Go through the material line by line and tally those containing the string "Hotel". Only the tally is wanted.

RECORDS Start Marker

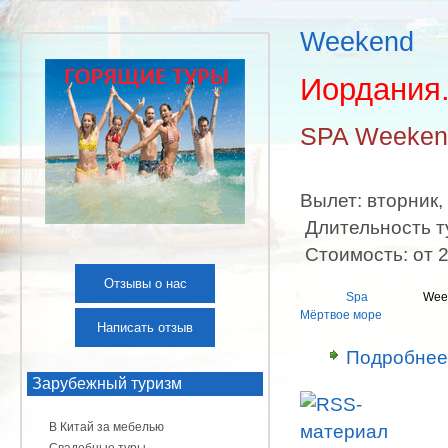
Weekend
Иордания
SPA Weeken
Вылет: вторник,
Длительность ту
Стоимость: от 2
Отзывы о нас
Spa
Wee
Мёртвое море
Написать отзыв
Подробнее
Зарубежный туризм
В Китай за мебелью
Свадебные туры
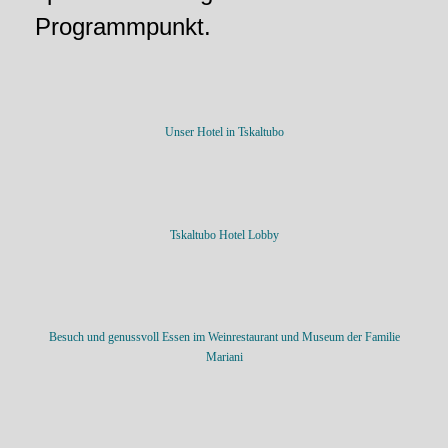
Programmpunkt.
Unser Hotel in Tskaltubo
Tskaltubo Hotel Lobby
Besuch und genussvoll Essen im Weinrestaurant und Museum der Familie
Mariani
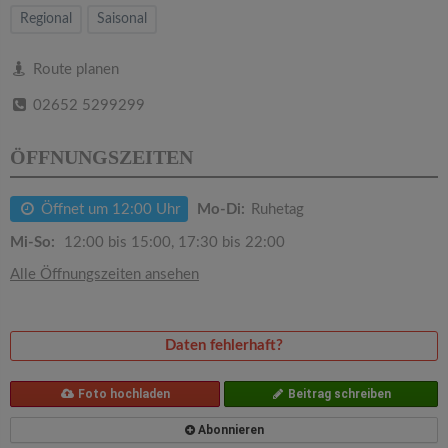
v
Regional
Saisonal
i
Route planen
02652 5299299
g
ÖFFNUNGSZEITEN
a
Öffnet um 12:00 Uhr
Mo-Di:
Ruhetag
t
Mi-So:
12:00 bis 15:00, 17:30 bis 22:00
i
Alle Öffnungszeiten ansehen
o
Daten fehlerhaft?
n
Foto hochladen
Beitrag schreiben
Abonnieren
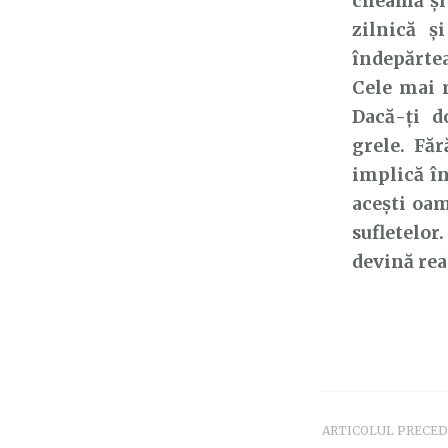
cheamă și 
zilnică ș
îndepărtea
Cele mai m
Dacă-ți d
grele. Făr
implică în
acești oam
sufletelor
devină rea
ARTICOLUL PRECE
Navigar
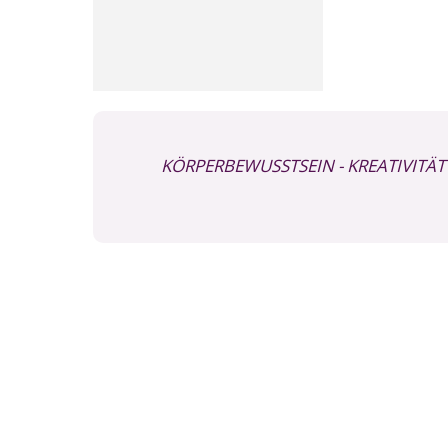
KÖRPERBEWUSSTSEIN
- KREATIVITÄT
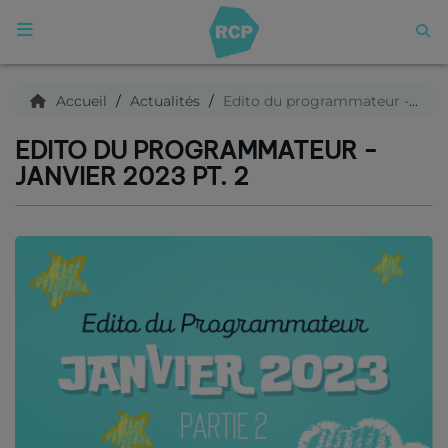
ACCUEIL
Accueil
Actualités
Edito du programmateur - Janvier 2023 pt. 2
EDITO DU PROGRAMMATEUR -
Qui sommes nous ?
JANVIER 2023 PT. 2
Articles
Podcasts
C'est quoi ce titre ?
Archives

RECORDS End Marker

OUTPUT FOR THIS EXERCISE »
2